Like its Soviet-era forefathers, the world's only An-70 is not particularly pretty but quite rugged and far less intimidated by short runways and tough operating conditions than its Western counterparts.

'The Antonov plane is a very good one and represents the very best there is,' said George Robertson, British defense secretary, during a June 18 visit to Kyiv. 'Without Ukrainian Antonovs, we would be unable to move our troops and heavy equipment,' he said, referring to intense NATO use of leased Antonov An-124 aircraft during the recent war in Kosovo.

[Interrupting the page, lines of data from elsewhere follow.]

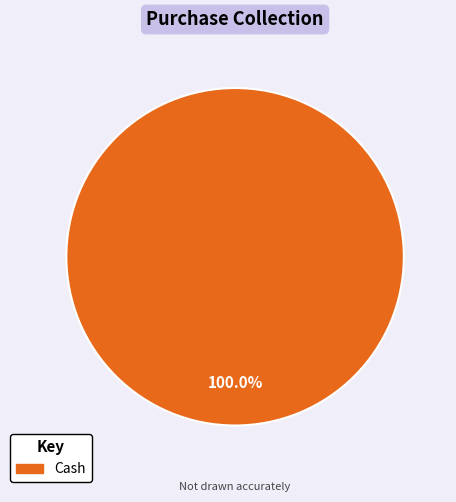

Count the number of slices in the pie.

1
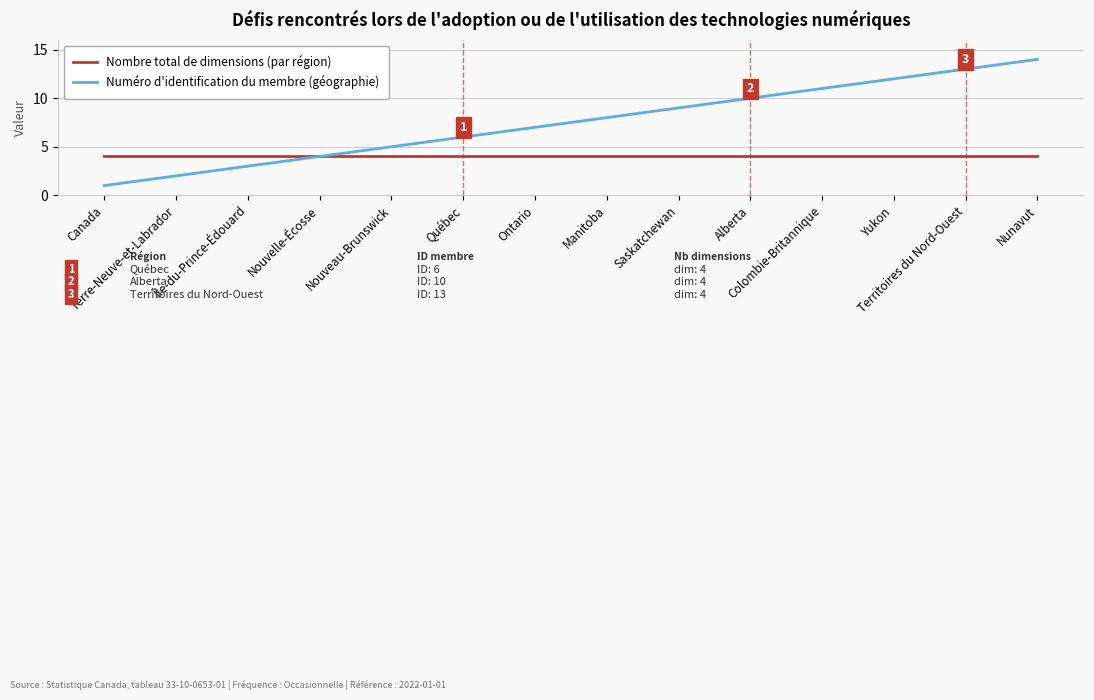

At which category is the sum across all series the highest?

Nunavut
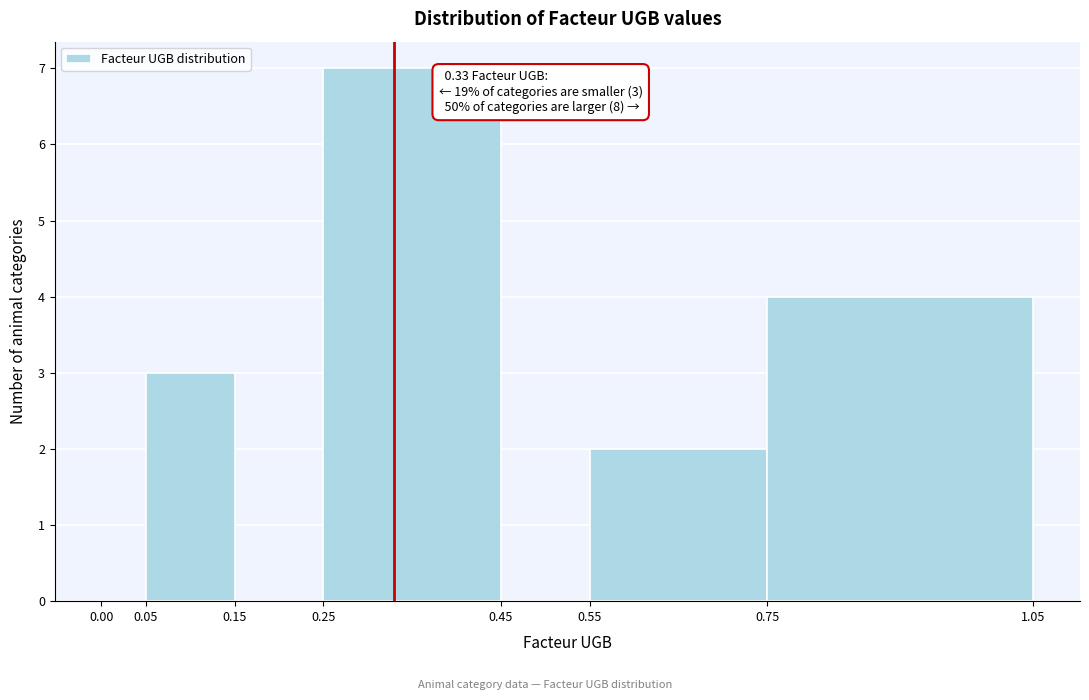

Which range on the x-axis has the tallest bar?

0.25 to 0.45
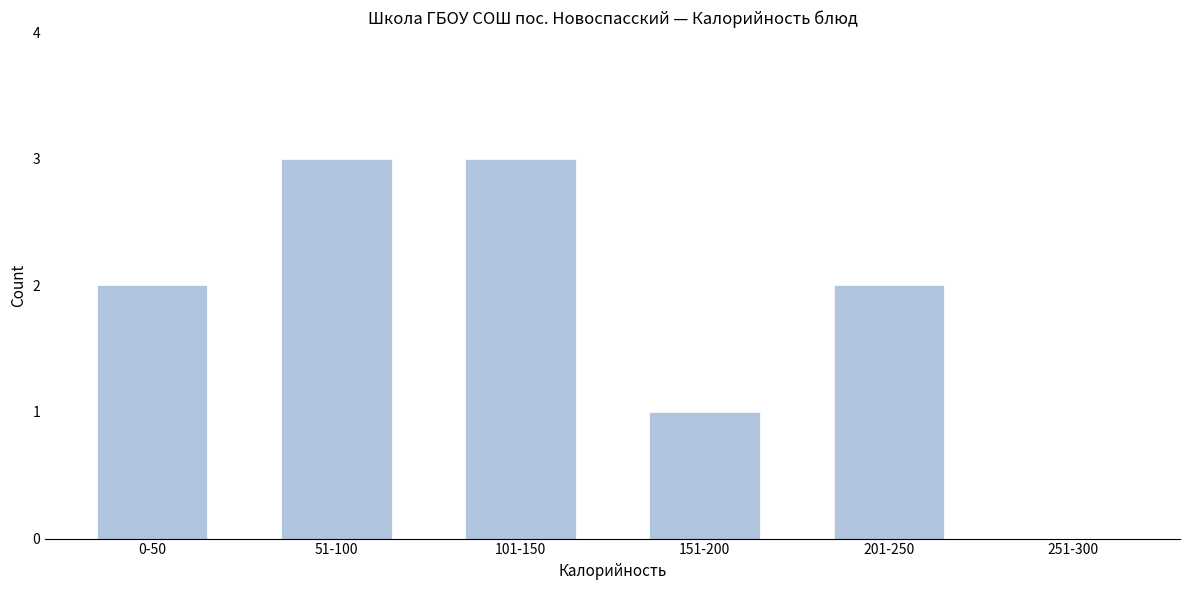

Reading left to right, what are all the values shown in this chart?

0-50=2	51-100=3	101-150=3	151-200=1	201-250=2	251-300=0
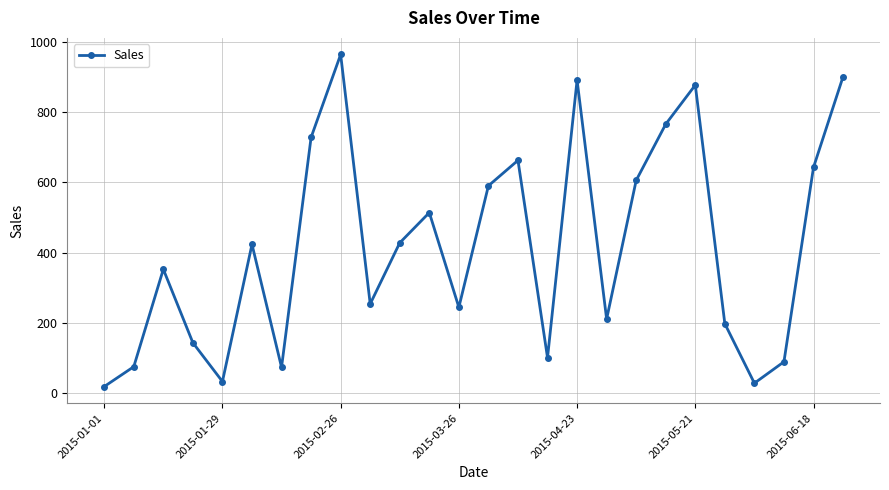

How many interior local peaks (higher than both neighbors) does the data have?

7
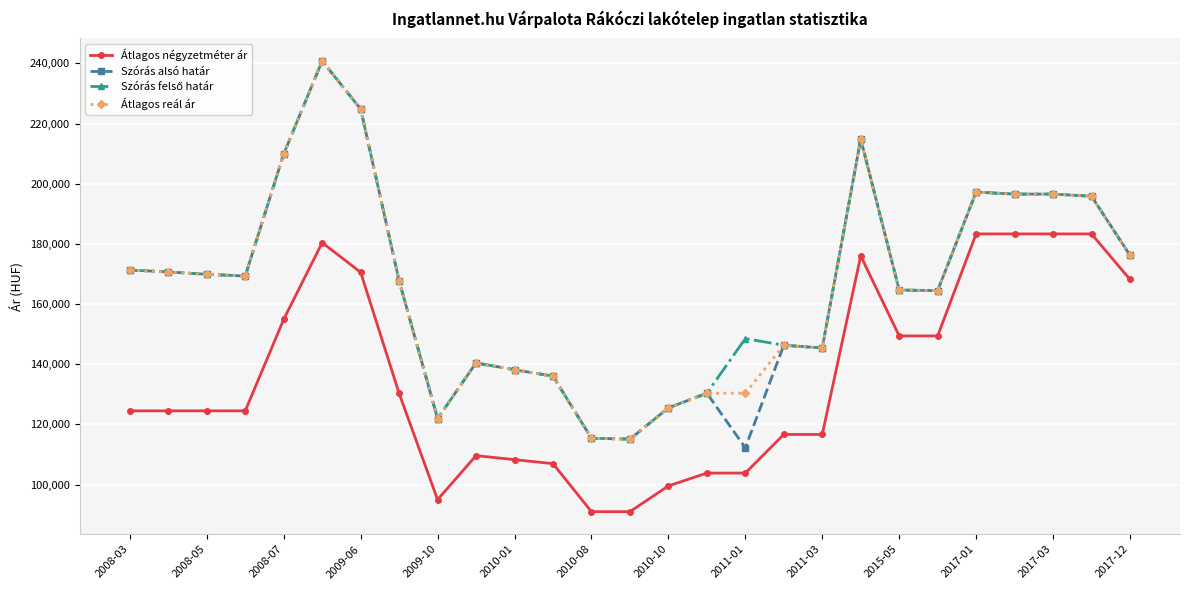

True or false: Átlagos reál ár and Átlagos négyzetméter ár cross at least once.

False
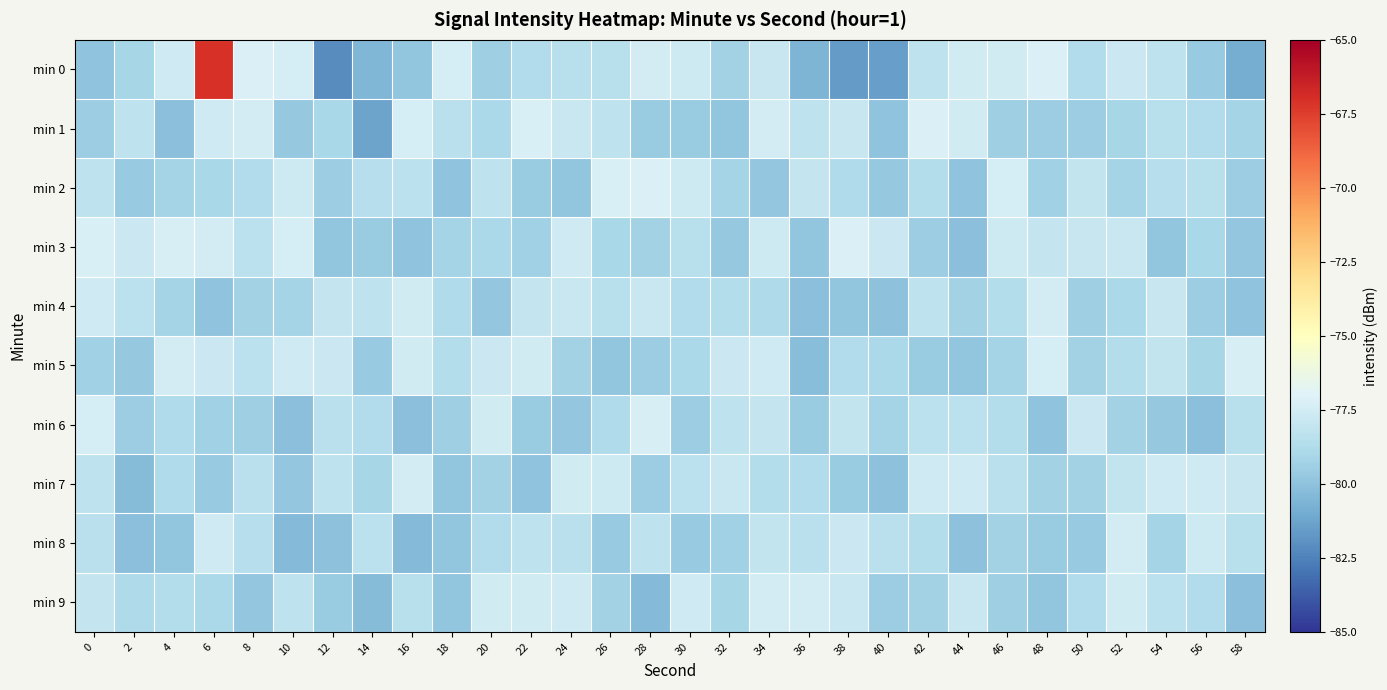

Between 30 and 40, which is larger?

30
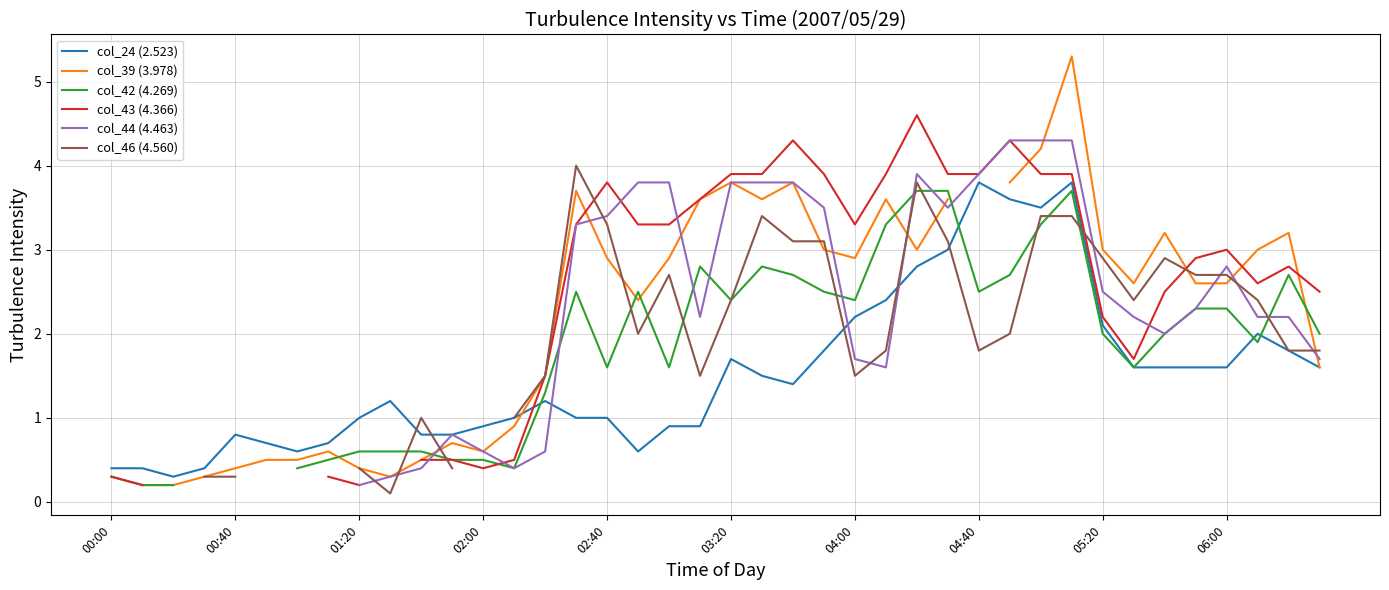

Is the value of col_39 (3.978) at 39 greater than the value of col_24 (2.523) at 10?

Yes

'This is a wonderful aircraft for medium-range cargo transportation,' said Paul Furlonger, commercial manager of Air Foyle, an international Antonov aircraft operator, according to a June 20 Reuters report. 'The Antonov 70 is particularly well-suited for U.N. relief work, given its payload range and short-field performance.'

Ukrainian President Leonid Kuchma and Russian President Boris Yeltsin offered the An-70 as a cheaper and more readily available alternative to FLA in October 1997.

After successful An-70 participation in a tender competition in January, Germany has pushed hard to make the aircraft part of the Luftwaffe fleet. Aero Track, though privately owned and managed, was founded on May 20 primarily to provide a means for German technology and manufacturing standards to be grafted onto the existing An-70 design.

Berlin's support of the An-70 began in 1994 as a facet of the Ostpolitik of then-Chancellor Helmut Kohl. Berlin has not announced a decision date for the 300 aircraft An-70 order.

If An-70 Deutschemark profits do ever reach the former Soviet Union, the profits will be split into many parts.

The An-70 is designed by the Kyiv-based Antonov Design Bureau. The plane's components are manufactured by Russian Aviapribor, Aerosila and Eketromagnetika; and Ukrainian Aviant, Motor-Sych and Progress. Ukrainian-government airplane factories in Kyiv and Kharkiv would do the assembling.

The companies hold a total 74 percent stake in the Russo-Ukrainian group. The Russian and Ukrainian governments each hold a 26 percent stake in the consortium. [Post reporter Nathan Hodge contributed to this story.]